Between May 2015 and May 2024, 266 patients were randomised (129 surveillance, 137 capecitabine). Median follow up was 70.7 months. Capecitabine significantly improved PFS (HR 0.69; 95% CI 0.54–0.89; p = 0.002), with median PFS of 5.0 vs 2.8 months. One-year PFS rates were 19.9% vs 6.8%; and two-year rates 8.1% vs 4.3%. No OS difference was observed (median OS: 10.5 vs 10.0 months; HR 0.87; 95% CI 0.67–1.12; p = 0.143).

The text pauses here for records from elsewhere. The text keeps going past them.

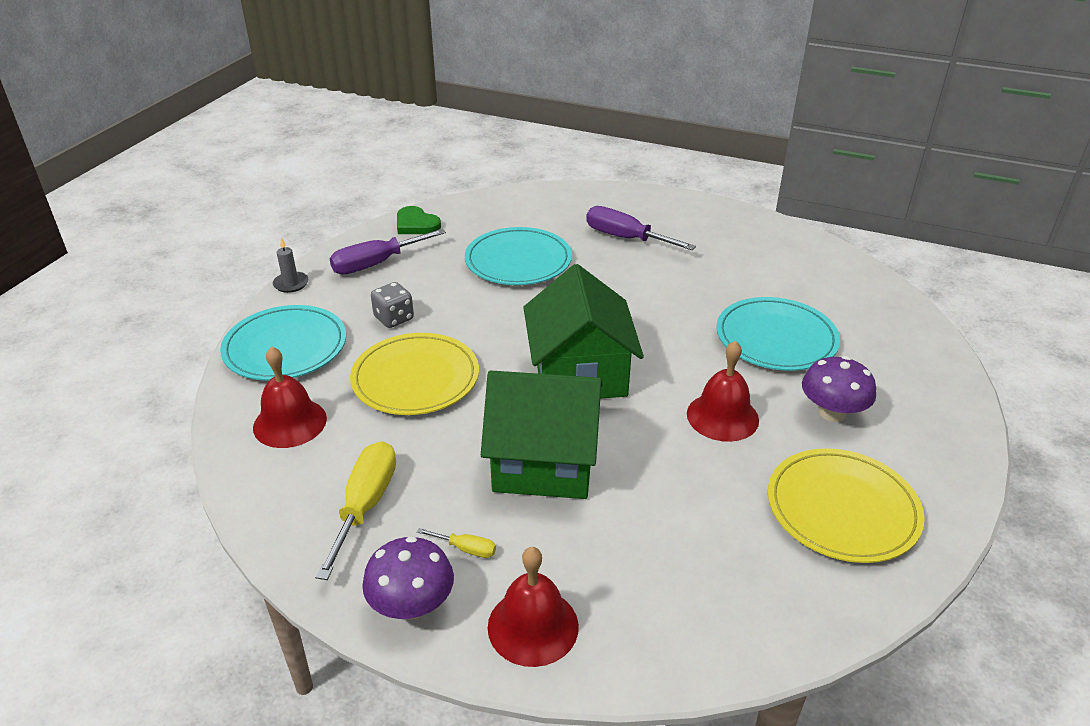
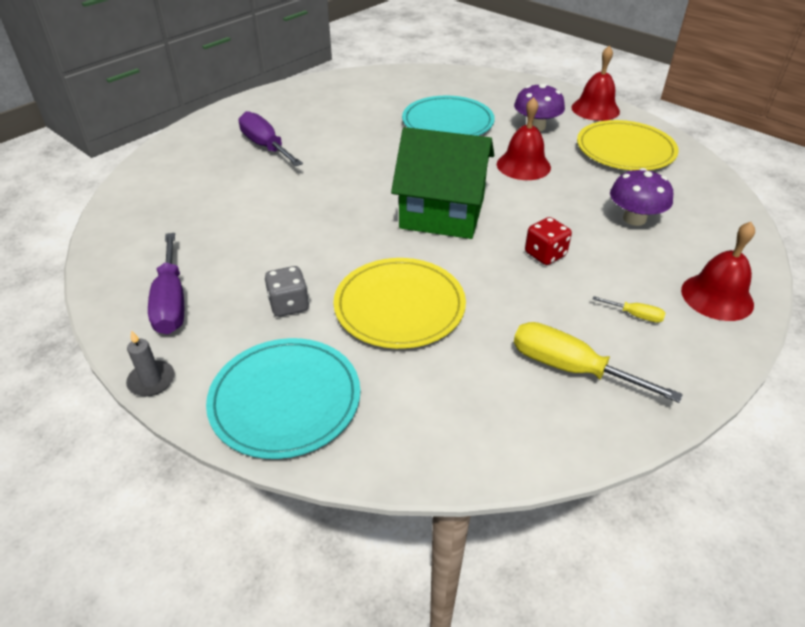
camera: 70 degrees left, 5 degrees up
(290, 422) = (427, 410): red bell -> red bell (595, 109)
(412, 605) = (693, 357): purple mushroom -> purple mushroom (634, 219)
(416, 224) = (116, 259): green heart -> none
(466, 549) = (635, 315): yellow screwdriver -> yellow screwdriver turned 75 degrees clockwise
(518, 261) = (251, 208): turquoise plate -> none
(544, 462) = (545, 254): green house -> red dice
(625, 238) = (265, 146): purple screwdriver -> purple screwdriver turned 90 degrees clockwise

One and two-year OS rates were similar (1-year: 44.1% vs 45.7%; 2-year: 18.8% vs 16.8%). Grade ≥3 adverse events were more frequent with capecitabine (46% vs 29%), with 21% experiencing grade 3 treatment related events.

Discussion

Maintenance capecitabine significantly prolonged PFS compared to surveillance, meeting the primary endpoint and supporting its use to extend disease control in advanced OGA.